On the way up to the fence Ward told riders not to be pulling on their horses too much.
“I think some of you got in trouble the first time because you were doing these half halts and trying to do everything for him. Are you carrying the horse or is he carrying you?” Ward asked. “He’s carrying you, so you have to let the horse gallop along and only balance when you need it. You can’t just be pulling and kicking.
“Very rarely do I come out of the ring winded, and that’s not because I’m fitter than other people,” Ward continued. “It’s because I let the horse do the work. I’m just a guy. I’m kind of just controlling a runaway missile—you have to let the horse go and make adjustments as you need. That first time around you were trying to ride every stride and do something different every stride. Instead, let him gallop along.”
Once the rider has locked on to the distance at the fence Ward instructed them to hunker down and prepare for lift-off.
“The last couple strides, close the lower leg, sit in the saddle and ride them up into your hand,” Ward said.
Ward also cautioned riders to be disciplined in their own body position when addressing a spooky fence.
“You don’t need to worry about going forward in this exercise—stay behind the horse. If anything sit down and get left,” Ward said.
Half the problem with the particular fence riders in the clinic were having issues with is its foreignness in the modern competition life of a show jumping rider.
“You know these natural fences, so few people have experience with this anymore, starting with my generation and moving on to yours—everyone has so little experience with them they try to ride it like it’s just a crossrail,” Ward said. “You have to stay back and behind the horse and keep their head up.

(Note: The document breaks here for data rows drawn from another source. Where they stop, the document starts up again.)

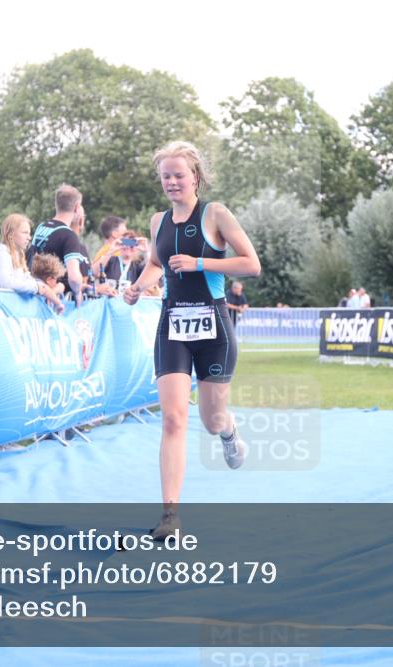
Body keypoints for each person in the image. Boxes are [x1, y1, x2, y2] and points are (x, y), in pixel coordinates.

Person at [123, 141, 261, 539]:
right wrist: (138, 287)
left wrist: (200, 263)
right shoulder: (156, 221)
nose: (171, 182)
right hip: (172, 326)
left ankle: (229, 431)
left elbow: (251, 264)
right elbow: (155, 263)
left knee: (211, 417)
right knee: (173, 417)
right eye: (165, 176)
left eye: (178, 175)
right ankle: (170, 516)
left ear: (196, 177)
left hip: (214, 325)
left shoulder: (215, 214)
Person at [0, 214, 63, 311]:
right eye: (25, 233)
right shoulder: (2, 254)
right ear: (11, 234)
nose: (29, 237)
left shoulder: (17, 255)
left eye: (29, 233)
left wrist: (43, 289)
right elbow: (6, 282)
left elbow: (30, 282)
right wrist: (35, 287)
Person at [30, 184, 90, 306]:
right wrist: (77, 292)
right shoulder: (69, 235)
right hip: (54, 300)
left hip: (35, 292)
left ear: (57, 204)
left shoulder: (41, 227)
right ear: (77, 207)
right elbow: (74, 278)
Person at [104, 231, 145, 295]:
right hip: (111, 299)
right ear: (120, 244)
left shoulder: (138, 265)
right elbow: (96, 272)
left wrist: (147, 251)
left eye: (131, 244)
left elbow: (154, 278)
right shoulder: (111, 260)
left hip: (130, 302)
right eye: (125, 242)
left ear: (136, 246)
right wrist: (110, 251)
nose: (128, 247)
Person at [91, 215, 129, 279]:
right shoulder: (107, 251)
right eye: (125, 233)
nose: (127, 236)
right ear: (114, 234)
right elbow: (95, 273)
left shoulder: (106, 250)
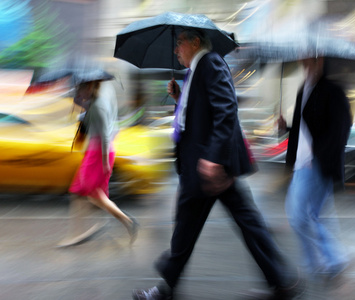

You have to be defensive, and it’s regulated defensive riding—you change as your horse changes—but you’re defensive.”
Last but not least, Ward offered riders and auditors alike some words of encouragement at the end of his extra session.
“You have to walk away from this experience knowing you were all able to conquer this water. It didn’t beat you,” Ward said. “Take these skills about how to deal with a problem like this and apply it to your training and then your competition riding.”